[Exercise instructions]:
In the Shaw Festival review, write out the passage that starts at the words "After a few" and ends after the words "more on that).".

[Extract provided]:
----------------

* Actually, less than half of it.

After a few days at the Stratford Festival (read my thoughts here), I stopped in at the Shaw Festival for the first time in a dozen years. Visiting the festival and the charming town made me regret those years I missed (although I certainly won’t be returning to the bed and breakfast where I stayed. Ask me privately for more on that).

Like the Stratford Fest, the Shaw Festival is centered on — but hardly exclusive to one — famed playwright. The advantage for the layperson is that George Bernard Shaw’s plays put up less of a barier to entry than most Shakespeares. Your non-theater-going neighbor won’t have trouble understanding what’s going on moment to moment in most of Shaw’s works and they are less likely to be given high-concept interpretations by adventurous directors. That doesn’t mean that every production is a carbon copy of another, though.

Take, for instance, this season’s “Major Barbara,” which takes the play out of the traditional drawing room sets and places it in a minimalist playing area. It focuses on the Undershaft family. Andrew Undershaft is a munitions manufacturer, estranged from the rest of his clan, which includes his Salvation Army soul saver daughter Barbara.

----------------

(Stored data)
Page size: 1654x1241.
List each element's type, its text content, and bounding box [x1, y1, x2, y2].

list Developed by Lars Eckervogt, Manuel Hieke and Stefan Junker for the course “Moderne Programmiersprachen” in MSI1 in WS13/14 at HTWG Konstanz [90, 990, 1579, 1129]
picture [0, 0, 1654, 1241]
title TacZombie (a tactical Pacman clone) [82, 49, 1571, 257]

----------------

[Reply to the task]:
After a few days at the Stratford Festival (read my thoughts here), I stopped in at the Shaw Festival for the first time in a dozen years. Visiting the festival and the charming town made me regret those years I missed (although I certainly won’t be returning to the bed and breakfast where I stayed. Ask me privately for more on that).